Kirk Cameron, the teenage heartthrob turned Christian Right entrepreneur, the man who once called homosexuality “detrimental and ultimately destructive to so many of the foundations of civilization,” has recently changed his tune. He said in an interview earlier this month that Christians should look within, rather than blaming others for the “decay” in traditional values.
“I think the greatest threat to marriage is not other people’s definition of marriage,” Cameron said in a telephone interview with the Alabama-based website AL.com. “The church isn’t taking God’s definition of marriage seriously. It’s not other people sabotaging marriage that’s the problem.”

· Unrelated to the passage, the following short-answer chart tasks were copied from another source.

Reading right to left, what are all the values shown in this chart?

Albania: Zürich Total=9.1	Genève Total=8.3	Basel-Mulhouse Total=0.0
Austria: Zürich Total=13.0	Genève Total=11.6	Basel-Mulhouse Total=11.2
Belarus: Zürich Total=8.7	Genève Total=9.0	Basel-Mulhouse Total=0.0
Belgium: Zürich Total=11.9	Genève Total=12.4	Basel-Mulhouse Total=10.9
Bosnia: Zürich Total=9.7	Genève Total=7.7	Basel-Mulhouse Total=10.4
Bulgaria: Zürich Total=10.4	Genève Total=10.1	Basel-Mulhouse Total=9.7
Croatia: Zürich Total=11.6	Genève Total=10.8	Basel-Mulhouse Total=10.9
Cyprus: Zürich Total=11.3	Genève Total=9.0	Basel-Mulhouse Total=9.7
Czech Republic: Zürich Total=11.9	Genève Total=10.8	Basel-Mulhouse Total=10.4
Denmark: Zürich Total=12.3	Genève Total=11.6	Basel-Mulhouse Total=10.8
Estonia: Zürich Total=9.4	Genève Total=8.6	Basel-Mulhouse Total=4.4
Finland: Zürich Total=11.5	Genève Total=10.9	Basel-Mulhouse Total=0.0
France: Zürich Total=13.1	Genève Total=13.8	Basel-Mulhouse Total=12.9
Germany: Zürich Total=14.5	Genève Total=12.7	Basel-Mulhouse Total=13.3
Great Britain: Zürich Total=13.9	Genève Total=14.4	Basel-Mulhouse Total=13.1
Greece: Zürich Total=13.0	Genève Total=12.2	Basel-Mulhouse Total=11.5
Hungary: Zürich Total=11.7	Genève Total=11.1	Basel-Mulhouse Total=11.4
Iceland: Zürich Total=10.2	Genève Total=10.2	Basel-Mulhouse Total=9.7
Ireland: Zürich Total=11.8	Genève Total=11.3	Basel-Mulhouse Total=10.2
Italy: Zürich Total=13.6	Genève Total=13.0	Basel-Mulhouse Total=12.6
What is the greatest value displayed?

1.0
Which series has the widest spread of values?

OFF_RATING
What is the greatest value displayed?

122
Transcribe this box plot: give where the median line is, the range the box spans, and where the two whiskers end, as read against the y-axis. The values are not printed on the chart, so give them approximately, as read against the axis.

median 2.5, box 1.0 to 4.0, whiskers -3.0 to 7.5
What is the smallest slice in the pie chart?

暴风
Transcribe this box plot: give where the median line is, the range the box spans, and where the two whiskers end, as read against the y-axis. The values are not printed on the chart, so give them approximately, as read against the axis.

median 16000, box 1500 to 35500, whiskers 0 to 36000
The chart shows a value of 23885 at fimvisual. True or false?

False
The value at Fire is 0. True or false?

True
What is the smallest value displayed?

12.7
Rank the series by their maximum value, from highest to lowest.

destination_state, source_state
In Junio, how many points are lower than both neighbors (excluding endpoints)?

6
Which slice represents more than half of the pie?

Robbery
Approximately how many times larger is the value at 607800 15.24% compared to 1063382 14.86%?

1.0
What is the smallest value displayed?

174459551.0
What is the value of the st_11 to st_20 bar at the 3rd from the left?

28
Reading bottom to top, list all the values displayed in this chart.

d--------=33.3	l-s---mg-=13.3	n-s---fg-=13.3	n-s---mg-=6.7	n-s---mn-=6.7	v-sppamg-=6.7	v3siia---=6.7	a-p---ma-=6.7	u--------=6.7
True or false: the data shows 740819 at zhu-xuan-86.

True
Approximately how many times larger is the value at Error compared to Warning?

Tellingly, Cameron, who has previously taken an explicit position against same-sex marriage, declined to do so in the May 2 interview. Rather, he placed the blame for society’s ills on Christians themselves. “When people get too focused on redefining marriage, you’re distracted from the bigger problem—fornicators and adulterers… If the people sitting in the pews are fornicators and adulterers, the church will destroy marriages much more quickly than those outside the church. When God’s people mock marriage, God doesn’t take that lightly.”
Obviously, Cameron’s “evolution” is hardly an about-face. It’s also somewhat self-serving, since he is now crisscrossing the country offering seminars on marriage and relationships. But it does represent a significant departure from his past views, and yet another sign that same-sex marriage has become a fixed social reality. Rather than blaming gay people for the decline in civilization, Cameron is demanding Christians hold themselves to a higher standard.
Perhaps Cameron has been rereading John 8:7—“Let he who is without sin cast the first stone,” a lesson lost on the likes of the American Family Association’s Bryan Fischer, who recently called the television show Modern Family “poison” that is “harmful to the culture.” Or the Alliance Defending Freedom’s Alan Sears, who has argued in his book The Homosexual Agenda that gays are seeking to destroy the American family and take over American corporations. (Ironically, the ADF’s own remarkable financial growth was recently exposed by the liberal website Think Progress.) For them, gays are absolutely to blame.
Not so for Cameron—anymore. For him, the fault lies within. “The church determines the moral temperature of the culture,” Cameron said. “On our watch, we’ve let morality decay, the commitment to love and marriage fall apart. we’ve given in to an anti-biblical Christian worldview. We’re simply failing to do our job as the church.”
Cameron’s new line is similar to that of ex-NOM poster boy David Blankenhorn, who outraged the traditional-marriage movement when he publicly changed his mind in June 2012. At the time, Blankenhorn wrote, “I had… hoped that debating gay marriage might help to lead heterosexual America to a broader and more positive recommitment to marriage as an institution. But it hasn’t happened.”
Instead, Blankenhorn challenged marriage-minded gays to join straight traditionalists in promoting marriage, discouraging childbearing out of wedlock, and so on—a position I recently reviewed in these pages.
As a longtime advocate—and practitioner—of same-sex marriage, I am on board with Cameron’s new message. I agree with him: If Christians show that traditional marriage is such a great institution, then more people will naturally gravitate to it, with no need for state coercion. Of course, I’m betting on a different horse, since the data don’t support Cameron’s view. From the looks of it, “fornication” has a stronger future.
But I completely agree with his approach. Let’s welcome different iterations of intimacy, relationship, and family flourish equally into the public square—and let people make up their own minds.
Most importantly, Cameron’s new quasi-“live and let live” philosophy substitutes responsibility for scapegoating. It’s always convenient to blame the out-group—immigrants, the poor, the gays, the blacks, the Jews —for whatever problem we as a society can’t seem to solve. But that’s both fuzzy thinking and immoral reasoning. It leads to prejudice, demonization, and violence.
For the last twenty years, the LGBT equality movement has focused on depicting LGBT lives as they are. Not all of us are Ward and June Cleaver, but we’re not all Hugh Hefner either. And by now, a majority of Americans know it.
So now it’s the right’s turn. Conservatives, show us that your way of life leads to more fulfillment, more joy, and more justice, and more people will be tempted to follow it. Yes, doing so is a lot harder than demonizing others. But those are just cultural growing pains.